Here's what I think you're trying to do. My assumptions is that your timestamps are aligned by some multiplier. I've used every 2 minutes in my example, since that's what your example appears to be. Here's my sample dataframe:
df
a b
DATE
2017-05-29 06:30:00 0.0 0.0
2017-05-29 06:31:00 9.0 24.0
2017-05-29 06:32:00 10.0 1.0
2017-05-29 06:33:00 10.0 1.0
2017-05-29 06:34:00 0.0 7.0
2017-05-29 06:35:00 3.0 3.0
2017-05-29 06:36:00 0.0 4.0
2017-05-29 06:37:00 0.0 1.0
2017-05-29 06:38:00 0.0 0.0
2017-05-29 06:39:00 0.0 2.0
2017-05-29 06:40:00 0.0 NaN
2017-05-29 06:41:00 0.0 NaN
2017-05-29 06:42:00 0.0 NaN
2017-05-29 06:43:00 0.0 NaN
2017-05-29 06:44:00 0.0 NaN
2017-05-29 06:45:00 2.0 NaN
2017-05-29 06:46:00 4.0 NaN
2017-05-29 06:47:00 0.0 NaN
2017-05-29 06:48:00 4.0 NaN
2017-05-29 06:49:00 8.0 NaN
Extract the misaligned column to it's own dataframe and add a counter column, then add the timedelta to the index, replace the old index, and concatenate the data columns.
b = df['b'][:10].to_frame()
b.insert(0, 'counter', range(len(b)))
b.index = b.index.to_series().apply(lambda x: x + pd.Timedelta(minutes=b.loc[x].counter))

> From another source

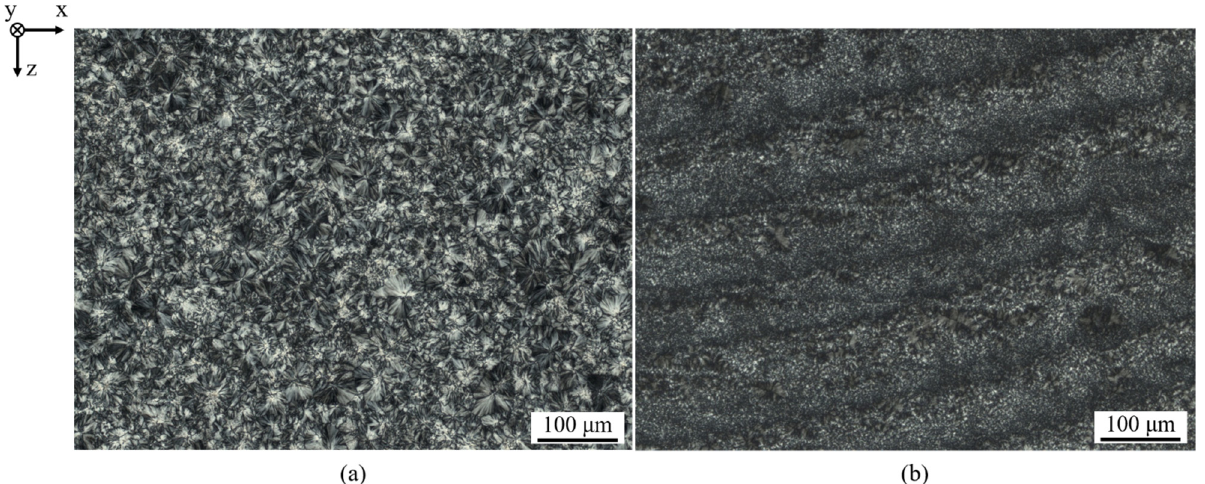
Figure 11. Polarization micrographs of Polyamide 12 specimens manufactured applying isothermal (T B = 170 °C, v = 2000 mm s − 1 , P = 16 W, d hatch = 0.2 mm) ( a ) and non-isothermal (T B = 75 °C, v = 500 mm s − 1 , P = 2 W, d hatch = 0.2 mm) ( b ) processing.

pd.concat([df['a'], b['b']], axis=1)
a b
DATE
2017-05-29 06:30:00 0.0 0.0
2017-05-29 06:31:00 9.0 NaN
2017-05-29 06:32:00 10.0 24.0
2017-05-29 06:33:00 10.0 NaN
2017-05-29 06:34:00 0.0 1.0
2017-05-29 06:35:00 3.0 NaN
2017-05-29 06:36:00 0.0 1.0
2017-05-29 06:37:00 0.0 NaN
2017-05-29 06:38:00 0.0 7.0
2017-05-29 06:39:00 0.0 NaN
2017-05-29 06:40:00 0.0 3.0
2017-05-29 06:41:00 0.0 NaN
2017-05-29 06:42:00 0.0 4.0
2017-05-29 06:43:00 0.0 NaN
2017-05-29 06:44:00 0.0 1.0
2017-05-29 06:45:00 2.0 NaN
2017-05-29 06:46:00 4.0 0.0
2017-05-29 06:47:00 0.0 NaN
2017-05-29 06:48:00 4.0 2.0
2017-05-29 06:49:00 8.0 NaN
It probably goes without saying, but it would be much better to apply correct timestamps to each of the columns when you ingest them.